AardvarkGoodSwimmer wrote:
Since you like science but worry about math, you might have a preferred cognitive style of story/narrative, say similar to the case study approach of law, medical, or business school. I'm kind of this way. And I can do well at technical classes but have to really put the time in. For example, I need to be able to describe verbally at least to myself what a graph is doing. I can't just look at a chessboard and 'see' it, like apparently some people can. So ideally, I like to take only one technical class at a time, or pre-study even a little bit and that can be helpful.

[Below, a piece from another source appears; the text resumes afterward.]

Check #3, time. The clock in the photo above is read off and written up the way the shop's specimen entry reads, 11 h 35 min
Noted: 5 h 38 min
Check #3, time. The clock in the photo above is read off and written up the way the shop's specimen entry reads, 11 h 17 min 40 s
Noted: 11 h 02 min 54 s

To me, biology and geology feel like nontechnical sciences or very much lend themselves to the narrative approach. Whereas chemistry and physics feel like technical subjects.

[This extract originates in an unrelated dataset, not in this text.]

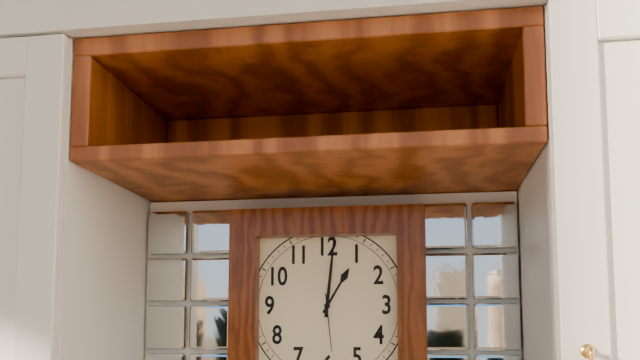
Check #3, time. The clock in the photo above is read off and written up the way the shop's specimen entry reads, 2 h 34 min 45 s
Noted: 1 h 01 min 29 s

In a speech from around 2007, Temple Grandin said persons on the Spectrum tend to have one of three cognitive styles, with some overlap of course:
1) abtract thinkers, who can dive into math, chess, and maybe music,
2) narrative thinkers like myself, and
3) people who think in pictures, visual thinkers, like Temple herself.
I totally agree with you on both cognitive style and the "nontechnical sciences" and "technical science" part. Just like you, I also do better in the "nontechnical sciences" and need to spend time on changing the concepts in "technical sciences" into a more cognitive-friendlier way. I'm pretty good at logical reasoning but the sense stopped working when it related to numbers and calculating. I think I'm somewhere between visual thinking and narrative thinking, much closer to the former one when I was young but not rely on it entirely now (perhaps because of the training through the school years).